#### [Work to be completed]
From the passage on shock-wave overpressure and lift, return the span that begins at "Techy note, it's" and stops after "the shock wave.", copied word for word.

#### [Source passage]
If the over pressure from the shock wave was dense enough, it could offset all of its weight as lift. So let's work that out. Atmospheric pressure is 10.3 metric tons per square meter, or around 101,000 newtons per square meter. So his 3.7 newtons corresponds to an overpressure of 0.0366 millibars. Just a tiny overpressure in the shockwave would be enough to offset the entire weight of his airship.

Note. This is not how lift normally works. But I think if I understand it right, then it may be part of how the extra lift of a hypersonic waverider works.

Skylon uses a similar approach to achieve higher L/D ratios. See page 16 of this paper about Skylon:

"Figure 19 presents the pressure field around Skylon as viewed from the top, at different Mach numbers. As the Mach number and spaceplane altitude are increased and the dynamic pressure is decreased, relative pressure near the aft end of the Skylon fuselage increases, which in turn favorably affects the airframe force coefficients by both increasing C_L and reducing C_D."

There C_L is the lift and C_D is the drag. So the increased relative pressure beneath the aft end of the fuselage reduces drag and increases lift.

Techy note, it's not the dynamic pressure due to the speed of the air hitting the airship, but the relative pressure, due to difference in density of the air below and above the airship. It's an effect that increases as the speed increases, as they say: " As the Mach number and spaceplane altitude are increased and the dynamic pressure is decreased, relative pressure near the aft end of the Skylon fuselage increases," I think this is only a significant effect for hypersonic flight.

It's the same basic idea as the waverider, that an overpressure beneath the plane causes extra lift and reduces drag, so increasing the L/D ratio. However if you read it in contect, in this case the overpressure comes from the nacelle plumes not from the shock wave.

#### [Extracted entries]
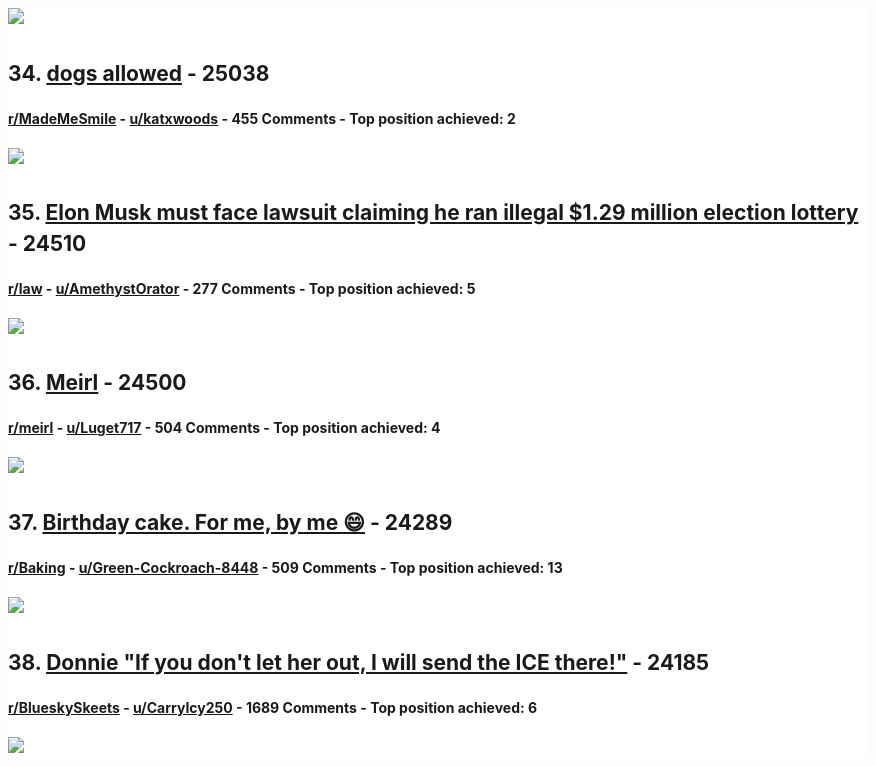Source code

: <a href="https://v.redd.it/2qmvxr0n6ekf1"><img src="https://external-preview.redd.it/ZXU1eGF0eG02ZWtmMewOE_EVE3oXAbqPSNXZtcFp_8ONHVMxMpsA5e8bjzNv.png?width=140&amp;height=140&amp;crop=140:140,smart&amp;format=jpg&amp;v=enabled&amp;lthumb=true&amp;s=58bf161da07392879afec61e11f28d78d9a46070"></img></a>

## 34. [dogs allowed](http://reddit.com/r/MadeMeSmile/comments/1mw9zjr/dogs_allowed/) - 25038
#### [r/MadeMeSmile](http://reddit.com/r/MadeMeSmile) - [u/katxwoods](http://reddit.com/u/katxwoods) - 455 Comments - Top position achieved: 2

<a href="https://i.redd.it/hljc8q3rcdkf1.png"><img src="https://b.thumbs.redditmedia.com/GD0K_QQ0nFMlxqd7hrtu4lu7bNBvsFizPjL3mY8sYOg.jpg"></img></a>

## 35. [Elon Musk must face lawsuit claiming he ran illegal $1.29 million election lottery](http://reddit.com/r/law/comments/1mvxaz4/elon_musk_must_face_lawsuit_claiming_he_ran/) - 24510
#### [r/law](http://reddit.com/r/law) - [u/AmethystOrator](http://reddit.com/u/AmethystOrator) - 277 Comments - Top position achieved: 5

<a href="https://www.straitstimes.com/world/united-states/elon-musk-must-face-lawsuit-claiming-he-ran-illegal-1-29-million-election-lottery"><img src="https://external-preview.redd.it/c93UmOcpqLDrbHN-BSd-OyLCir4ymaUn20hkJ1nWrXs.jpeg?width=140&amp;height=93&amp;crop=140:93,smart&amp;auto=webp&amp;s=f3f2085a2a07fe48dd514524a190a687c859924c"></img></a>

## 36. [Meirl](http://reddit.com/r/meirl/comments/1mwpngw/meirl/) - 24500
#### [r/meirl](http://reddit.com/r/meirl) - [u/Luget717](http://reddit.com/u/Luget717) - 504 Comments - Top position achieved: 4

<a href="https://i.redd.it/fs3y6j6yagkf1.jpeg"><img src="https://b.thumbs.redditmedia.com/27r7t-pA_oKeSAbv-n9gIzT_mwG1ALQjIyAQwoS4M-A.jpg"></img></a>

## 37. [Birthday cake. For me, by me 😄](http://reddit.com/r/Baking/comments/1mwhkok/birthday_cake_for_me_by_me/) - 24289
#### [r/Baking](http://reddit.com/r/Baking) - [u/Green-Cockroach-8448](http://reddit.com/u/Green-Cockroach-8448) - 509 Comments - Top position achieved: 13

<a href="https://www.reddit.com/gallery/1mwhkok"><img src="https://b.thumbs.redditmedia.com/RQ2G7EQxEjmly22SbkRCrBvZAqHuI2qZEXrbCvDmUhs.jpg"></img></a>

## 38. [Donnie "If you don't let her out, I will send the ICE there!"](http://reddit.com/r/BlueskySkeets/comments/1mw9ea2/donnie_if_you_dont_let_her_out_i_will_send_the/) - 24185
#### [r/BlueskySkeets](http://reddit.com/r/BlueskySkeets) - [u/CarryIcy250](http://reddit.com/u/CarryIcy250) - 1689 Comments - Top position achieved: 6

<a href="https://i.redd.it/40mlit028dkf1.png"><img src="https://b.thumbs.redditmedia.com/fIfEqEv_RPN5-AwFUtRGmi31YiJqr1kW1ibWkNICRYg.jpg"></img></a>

* * *

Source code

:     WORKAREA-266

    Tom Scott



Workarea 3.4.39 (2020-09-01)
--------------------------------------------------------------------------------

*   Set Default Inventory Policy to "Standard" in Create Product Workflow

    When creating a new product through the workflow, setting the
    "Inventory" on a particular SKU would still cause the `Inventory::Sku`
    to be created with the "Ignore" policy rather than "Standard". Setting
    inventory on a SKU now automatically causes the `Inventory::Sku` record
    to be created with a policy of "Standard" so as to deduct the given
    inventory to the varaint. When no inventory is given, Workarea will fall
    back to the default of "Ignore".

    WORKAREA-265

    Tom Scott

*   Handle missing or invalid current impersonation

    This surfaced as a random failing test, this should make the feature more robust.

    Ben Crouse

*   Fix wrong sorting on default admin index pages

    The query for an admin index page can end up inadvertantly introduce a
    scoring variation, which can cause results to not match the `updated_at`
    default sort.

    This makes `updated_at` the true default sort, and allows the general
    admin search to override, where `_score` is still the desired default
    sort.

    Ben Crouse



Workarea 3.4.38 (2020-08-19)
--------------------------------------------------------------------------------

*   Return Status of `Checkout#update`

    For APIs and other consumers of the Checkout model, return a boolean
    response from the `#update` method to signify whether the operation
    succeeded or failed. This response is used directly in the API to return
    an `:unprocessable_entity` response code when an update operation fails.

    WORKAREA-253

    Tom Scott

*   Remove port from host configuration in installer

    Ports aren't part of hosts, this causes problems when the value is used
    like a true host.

#### [Exercise answer]
Techy note, it's not the dynamic pressure due to the speed of the air hitting the airship, but the relative pressure, due to difference in density of the air below and above the airship. It's an effect that increases as the speed increases, as they say: " As the Mach number and spaceplane altitude are increased and the dynamic pressure is decreased, relative pressure near the aft end of the Skylon fuselage increases," I think this is only a significant effect for hypersonic flight.

It's the same basic idea as the waverider, that an overpressure beneath the plane causes extra lift and reduces drag, so increasing the L/D ratio. However if you read it in contect, in this case the overpressure comes from the nacelle plumes not from the shock wave.